**Record extracts:**
::::::

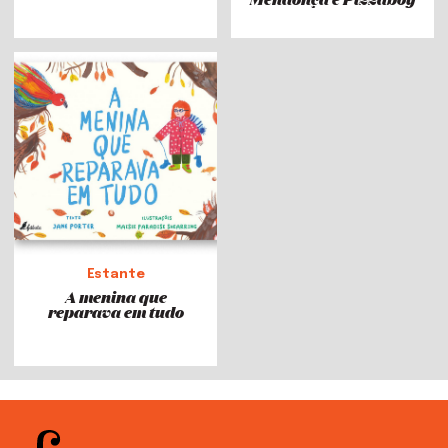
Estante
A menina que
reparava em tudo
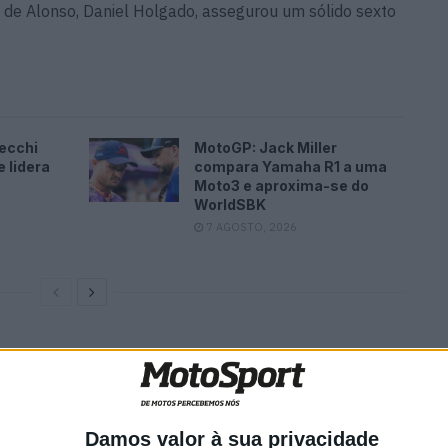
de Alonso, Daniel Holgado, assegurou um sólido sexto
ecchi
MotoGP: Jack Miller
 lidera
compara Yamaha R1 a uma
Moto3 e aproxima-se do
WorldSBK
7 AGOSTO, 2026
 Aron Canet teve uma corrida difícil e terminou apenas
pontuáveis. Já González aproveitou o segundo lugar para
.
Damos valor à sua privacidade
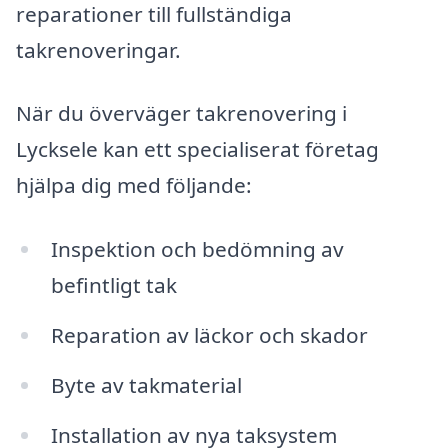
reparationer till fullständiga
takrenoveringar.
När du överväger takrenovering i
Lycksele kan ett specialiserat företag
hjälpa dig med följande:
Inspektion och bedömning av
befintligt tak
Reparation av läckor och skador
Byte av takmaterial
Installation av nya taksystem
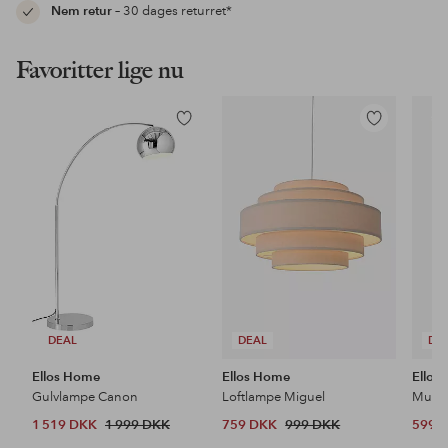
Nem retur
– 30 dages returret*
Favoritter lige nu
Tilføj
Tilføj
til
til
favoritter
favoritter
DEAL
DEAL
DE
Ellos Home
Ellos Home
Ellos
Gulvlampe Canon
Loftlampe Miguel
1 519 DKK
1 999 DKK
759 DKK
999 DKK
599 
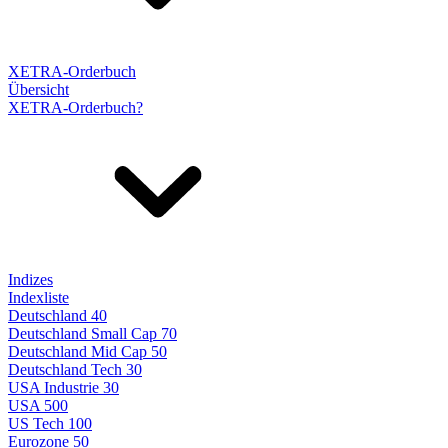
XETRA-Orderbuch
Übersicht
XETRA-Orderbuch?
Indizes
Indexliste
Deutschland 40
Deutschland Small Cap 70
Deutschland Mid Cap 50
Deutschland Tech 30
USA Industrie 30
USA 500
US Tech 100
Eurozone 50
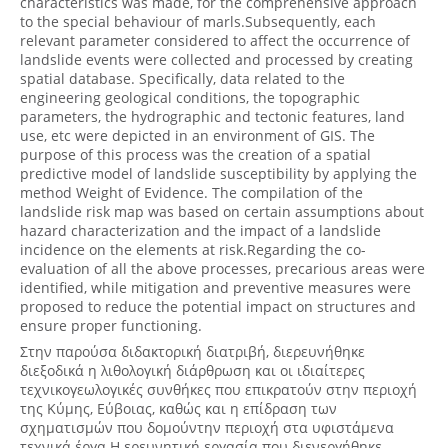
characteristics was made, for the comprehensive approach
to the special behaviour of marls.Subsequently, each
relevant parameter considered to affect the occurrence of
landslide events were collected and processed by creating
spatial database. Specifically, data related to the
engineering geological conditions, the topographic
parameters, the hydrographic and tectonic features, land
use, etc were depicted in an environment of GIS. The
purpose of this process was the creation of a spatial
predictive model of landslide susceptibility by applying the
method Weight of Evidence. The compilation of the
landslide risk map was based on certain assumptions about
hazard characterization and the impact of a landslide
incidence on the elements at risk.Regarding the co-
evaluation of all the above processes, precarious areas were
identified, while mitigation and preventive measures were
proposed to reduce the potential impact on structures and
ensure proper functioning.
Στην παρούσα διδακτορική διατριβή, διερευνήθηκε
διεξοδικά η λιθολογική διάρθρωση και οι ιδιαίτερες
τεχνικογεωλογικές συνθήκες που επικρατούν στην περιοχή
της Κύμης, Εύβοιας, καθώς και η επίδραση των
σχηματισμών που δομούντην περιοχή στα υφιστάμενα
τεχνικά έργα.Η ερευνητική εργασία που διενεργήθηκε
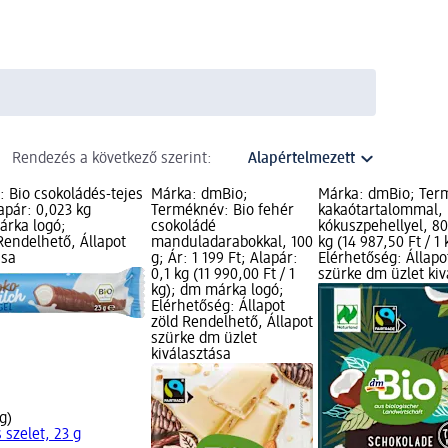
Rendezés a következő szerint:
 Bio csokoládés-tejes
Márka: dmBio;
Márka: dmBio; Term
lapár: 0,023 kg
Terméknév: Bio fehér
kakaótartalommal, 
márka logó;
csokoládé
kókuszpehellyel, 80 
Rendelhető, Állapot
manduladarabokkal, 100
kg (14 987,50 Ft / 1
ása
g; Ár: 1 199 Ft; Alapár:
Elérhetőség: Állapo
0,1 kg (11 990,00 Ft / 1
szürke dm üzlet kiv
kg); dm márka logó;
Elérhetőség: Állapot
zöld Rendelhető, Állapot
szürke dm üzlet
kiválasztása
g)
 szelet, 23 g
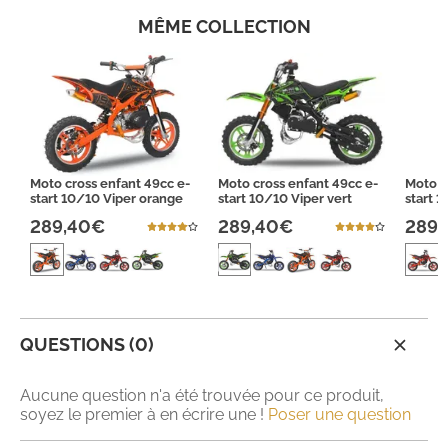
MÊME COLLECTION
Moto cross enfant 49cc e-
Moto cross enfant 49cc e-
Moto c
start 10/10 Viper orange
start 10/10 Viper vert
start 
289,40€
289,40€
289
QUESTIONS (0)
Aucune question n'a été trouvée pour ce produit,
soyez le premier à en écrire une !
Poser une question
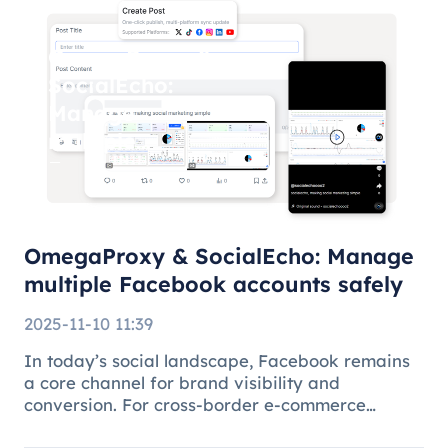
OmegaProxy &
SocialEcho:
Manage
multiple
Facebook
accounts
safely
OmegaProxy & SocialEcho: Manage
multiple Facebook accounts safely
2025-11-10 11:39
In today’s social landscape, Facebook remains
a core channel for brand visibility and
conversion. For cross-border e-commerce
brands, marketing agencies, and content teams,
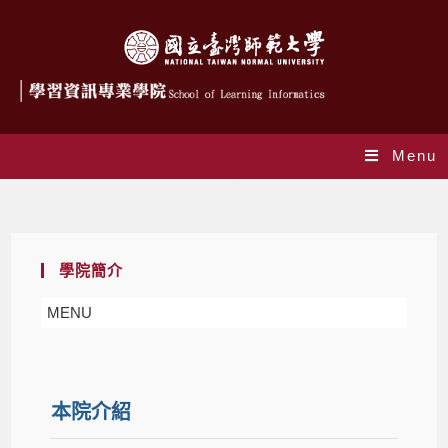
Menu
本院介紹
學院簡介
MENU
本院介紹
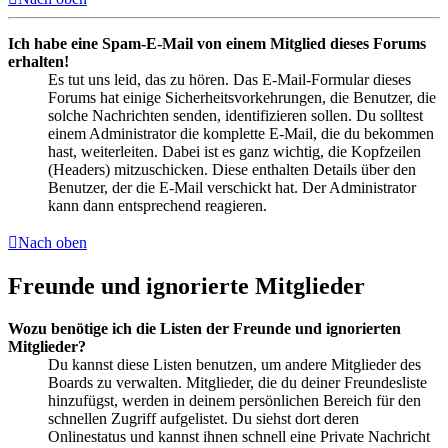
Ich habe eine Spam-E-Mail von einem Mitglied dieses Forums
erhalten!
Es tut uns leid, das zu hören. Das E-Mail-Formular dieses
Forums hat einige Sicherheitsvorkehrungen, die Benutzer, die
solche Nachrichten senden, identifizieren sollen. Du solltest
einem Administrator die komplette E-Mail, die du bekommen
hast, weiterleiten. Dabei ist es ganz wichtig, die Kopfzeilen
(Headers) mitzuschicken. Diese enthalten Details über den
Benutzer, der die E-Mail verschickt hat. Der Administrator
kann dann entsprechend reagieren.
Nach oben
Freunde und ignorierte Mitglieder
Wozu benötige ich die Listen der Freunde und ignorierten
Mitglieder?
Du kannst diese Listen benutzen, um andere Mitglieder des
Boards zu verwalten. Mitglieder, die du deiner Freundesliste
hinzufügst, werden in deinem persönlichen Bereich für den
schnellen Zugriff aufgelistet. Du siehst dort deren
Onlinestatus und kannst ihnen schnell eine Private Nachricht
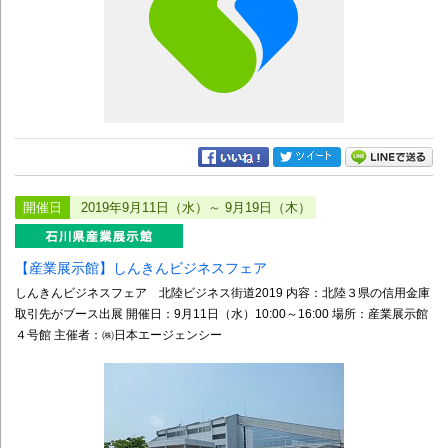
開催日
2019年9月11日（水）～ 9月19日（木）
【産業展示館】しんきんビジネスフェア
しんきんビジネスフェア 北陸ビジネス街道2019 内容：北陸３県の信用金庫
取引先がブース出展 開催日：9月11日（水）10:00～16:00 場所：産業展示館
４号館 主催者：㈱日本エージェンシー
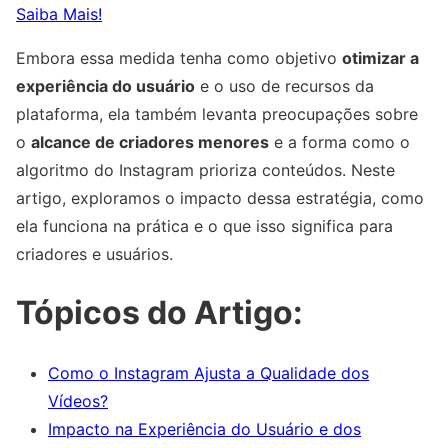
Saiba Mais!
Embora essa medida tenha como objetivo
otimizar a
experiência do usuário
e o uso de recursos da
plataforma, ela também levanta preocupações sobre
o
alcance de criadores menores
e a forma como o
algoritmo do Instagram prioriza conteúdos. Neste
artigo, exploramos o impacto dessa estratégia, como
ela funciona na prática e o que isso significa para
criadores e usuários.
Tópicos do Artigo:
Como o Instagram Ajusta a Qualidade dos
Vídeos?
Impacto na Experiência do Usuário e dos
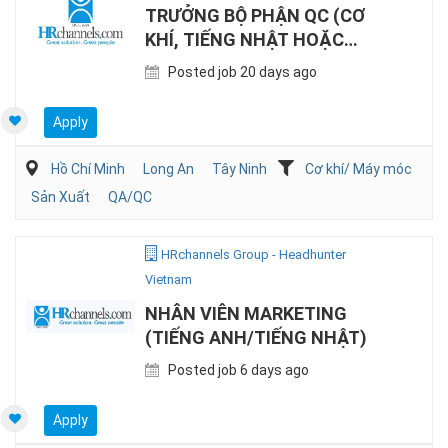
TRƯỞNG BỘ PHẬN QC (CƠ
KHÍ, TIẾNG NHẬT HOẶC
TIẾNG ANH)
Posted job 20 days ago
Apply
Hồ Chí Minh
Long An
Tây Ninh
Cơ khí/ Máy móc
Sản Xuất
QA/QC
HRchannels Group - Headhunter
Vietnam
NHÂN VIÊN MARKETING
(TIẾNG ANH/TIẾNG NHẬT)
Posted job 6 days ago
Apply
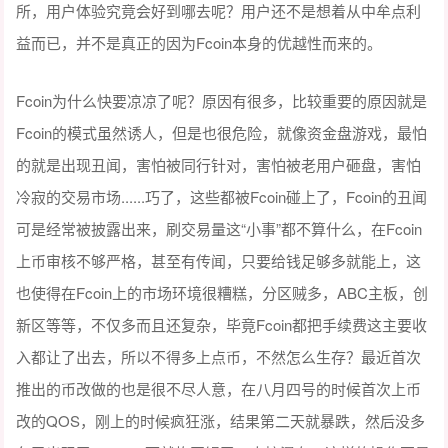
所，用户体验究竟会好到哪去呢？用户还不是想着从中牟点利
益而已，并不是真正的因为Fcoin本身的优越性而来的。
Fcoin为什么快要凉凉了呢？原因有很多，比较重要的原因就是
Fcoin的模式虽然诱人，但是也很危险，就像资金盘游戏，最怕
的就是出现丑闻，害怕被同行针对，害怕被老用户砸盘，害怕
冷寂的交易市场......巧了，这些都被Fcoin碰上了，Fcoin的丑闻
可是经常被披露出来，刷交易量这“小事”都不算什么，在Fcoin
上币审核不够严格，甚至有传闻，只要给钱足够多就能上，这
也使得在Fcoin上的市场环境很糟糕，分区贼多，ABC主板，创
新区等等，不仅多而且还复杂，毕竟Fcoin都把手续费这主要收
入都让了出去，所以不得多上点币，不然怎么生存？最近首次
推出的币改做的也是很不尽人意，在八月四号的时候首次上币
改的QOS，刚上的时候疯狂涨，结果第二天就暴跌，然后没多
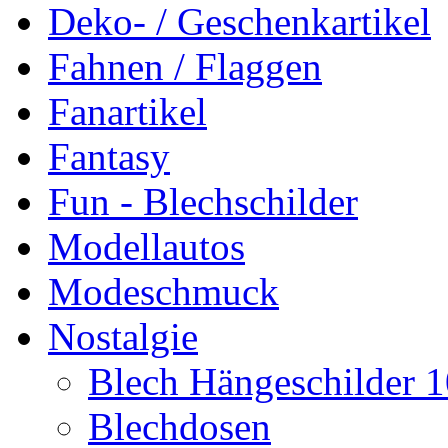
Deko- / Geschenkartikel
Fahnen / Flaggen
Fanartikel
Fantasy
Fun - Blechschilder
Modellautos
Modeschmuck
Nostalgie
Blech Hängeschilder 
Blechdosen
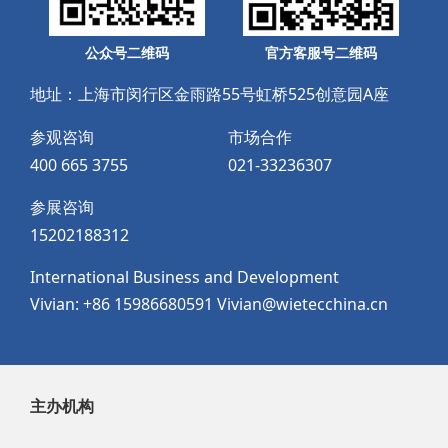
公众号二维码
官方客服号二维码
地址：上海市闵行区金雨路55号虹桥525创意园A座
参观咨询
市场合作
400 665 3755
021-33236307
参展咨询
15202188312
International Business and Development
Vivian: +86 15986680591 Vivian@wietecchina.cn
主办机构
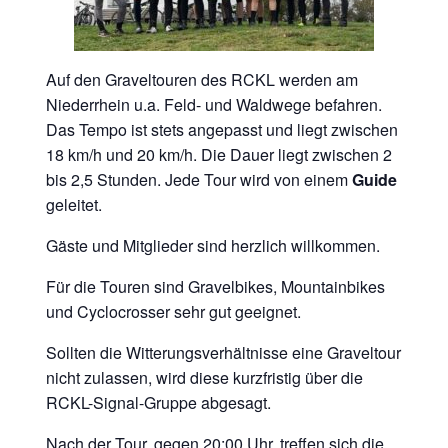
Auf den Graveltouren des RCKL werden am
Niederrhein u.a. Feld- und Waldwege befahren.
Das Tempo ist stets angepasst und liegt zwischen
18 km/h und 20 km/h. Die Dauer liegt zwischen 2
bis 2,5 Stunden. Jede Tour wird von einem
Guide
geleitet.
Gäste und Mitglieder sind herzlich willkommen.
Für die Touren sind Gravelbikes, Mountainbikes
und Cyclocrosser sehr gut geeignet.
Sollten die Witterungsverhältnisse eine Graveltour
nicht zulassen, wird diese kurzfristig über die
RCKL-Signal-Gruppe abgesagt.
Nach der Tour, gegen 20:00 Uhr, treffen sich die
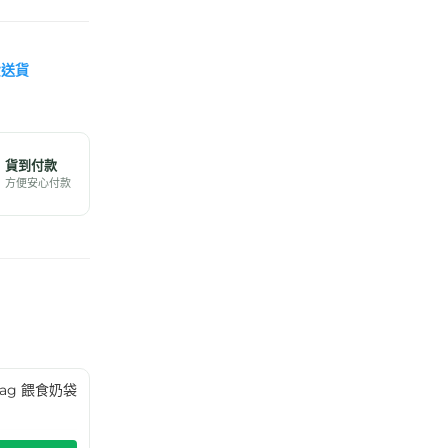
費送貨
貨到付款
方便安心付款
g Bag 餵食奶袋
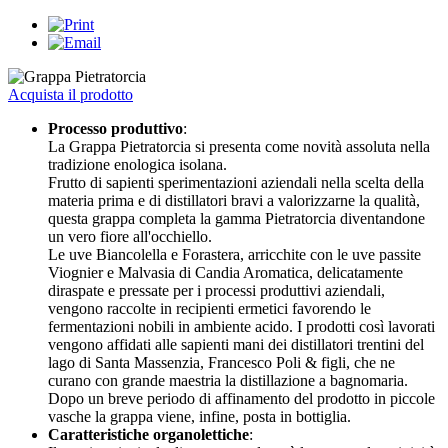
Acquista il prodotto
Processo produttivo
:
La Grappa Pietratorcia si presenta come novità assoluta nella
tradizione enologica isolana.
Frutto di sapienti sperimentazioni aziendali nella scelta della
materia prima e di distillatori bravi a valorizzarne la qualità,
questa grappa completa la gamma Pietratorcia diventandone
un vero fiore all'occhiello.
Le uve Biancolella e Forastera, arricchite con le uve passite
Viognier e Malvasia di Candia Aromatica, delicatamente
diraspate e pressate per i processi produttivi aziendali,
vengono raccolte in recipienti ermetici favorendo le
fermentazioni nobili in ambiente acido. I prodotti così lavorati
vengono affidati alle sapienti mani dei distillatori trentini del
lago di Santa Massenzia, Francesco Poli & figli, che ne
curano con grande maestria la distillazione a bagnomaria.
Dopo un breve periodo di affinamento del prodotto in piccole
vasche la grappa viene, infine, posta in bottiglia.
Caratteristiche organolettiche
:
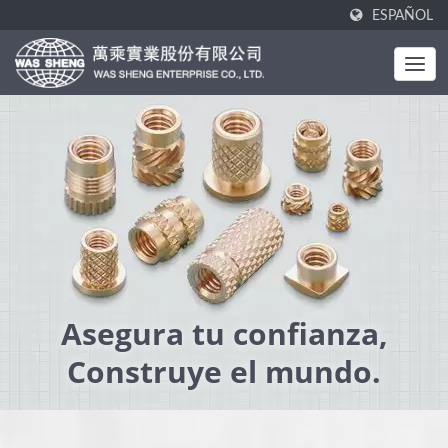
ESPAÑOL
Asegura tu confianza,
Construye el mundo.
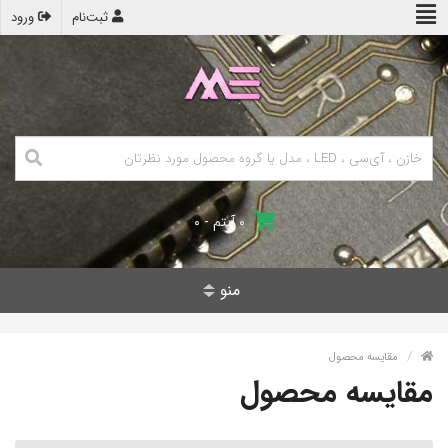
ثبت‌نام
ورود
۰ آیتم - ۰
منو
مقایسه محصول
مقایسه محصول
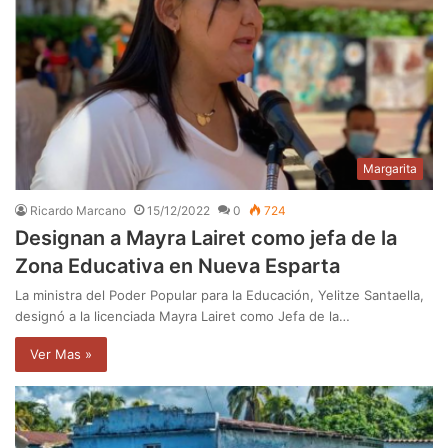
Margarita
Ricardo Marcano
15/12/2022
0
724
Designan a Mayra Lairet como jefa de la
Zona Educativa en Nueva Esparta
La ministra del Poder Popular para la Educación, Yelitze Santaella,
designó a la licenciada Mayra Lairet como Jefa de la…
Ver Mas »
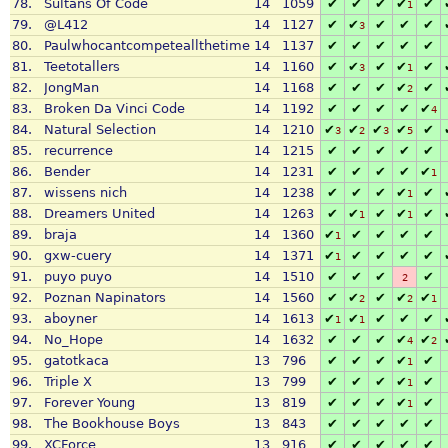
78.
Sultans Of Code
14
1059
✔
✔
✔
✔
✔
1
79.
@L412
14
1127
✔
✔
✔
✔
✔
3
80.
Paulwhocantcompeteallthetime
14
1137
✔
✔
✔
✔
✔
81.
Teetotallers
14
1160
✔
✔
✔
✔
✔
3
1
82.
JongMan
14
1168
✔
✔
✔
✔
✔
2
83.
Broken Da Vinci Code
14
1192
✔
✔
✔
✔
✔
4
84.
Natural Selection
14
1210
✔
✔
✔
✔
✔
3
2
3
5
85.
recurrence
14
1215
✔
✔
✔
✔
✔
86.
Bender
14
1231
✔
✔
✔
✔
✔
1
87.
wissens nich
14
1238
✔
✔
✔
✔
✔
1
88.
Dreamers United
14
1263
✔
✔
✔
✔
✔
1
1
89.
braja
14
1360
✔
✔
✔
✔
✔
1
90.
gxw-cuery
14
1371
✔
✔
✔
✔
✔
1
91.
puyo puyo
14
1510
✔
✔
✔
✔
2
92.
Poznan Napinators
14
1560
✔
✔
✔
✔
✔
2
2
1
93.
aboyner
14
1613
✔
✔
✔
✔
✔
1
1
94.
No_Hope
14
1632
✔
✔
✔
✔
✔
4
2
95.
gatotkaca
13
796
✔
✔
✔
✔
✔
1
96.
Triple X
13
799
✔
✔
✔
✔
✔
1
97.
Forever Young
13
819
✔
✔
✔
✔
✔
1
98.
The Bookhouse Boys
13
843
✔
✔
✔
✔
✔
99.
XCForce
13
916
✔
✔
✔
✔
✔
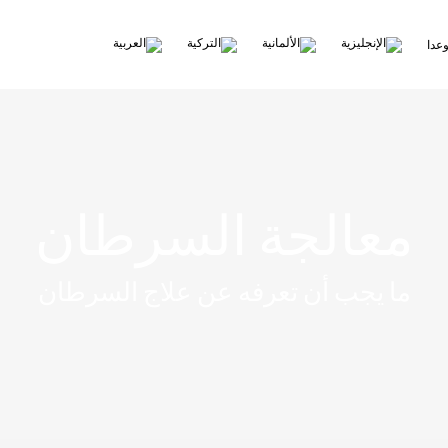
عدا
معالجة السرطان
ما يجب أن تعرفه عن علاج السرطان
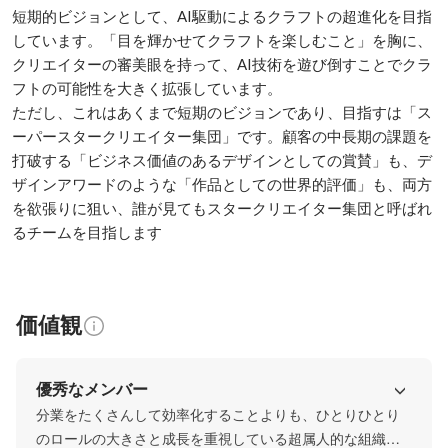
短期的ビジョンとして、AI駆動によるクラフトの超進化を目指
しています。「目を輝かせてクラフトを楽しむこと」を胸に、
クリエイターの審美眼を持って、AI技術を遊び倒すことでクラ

::::::

**Exercise details:**
Restate each line from the start of the listing through the line bearing "När du överväger takrenovering i" word for word. Drop the pictures.

**Output of the exercise:**
Estante
A menina que
reparava em tudo
de Alonso, Daniel Holgado, assegurou um sólido sexto
ecchi
MotoGP: Jack Miller
 lidera
compara Yamaha R1 a uma
Moto3 e aproxima-se do
WorldSBK
7 AGOSTO, 2026
 Aron Canet teve uma corrida difícil e terminou apenas
pontuáveis. Já González aproveitou o segundo lugar para
.
Damos valor à sua privacidade
reparationer till fullständiga
takrenoveringar.
När du överväger takrenovering i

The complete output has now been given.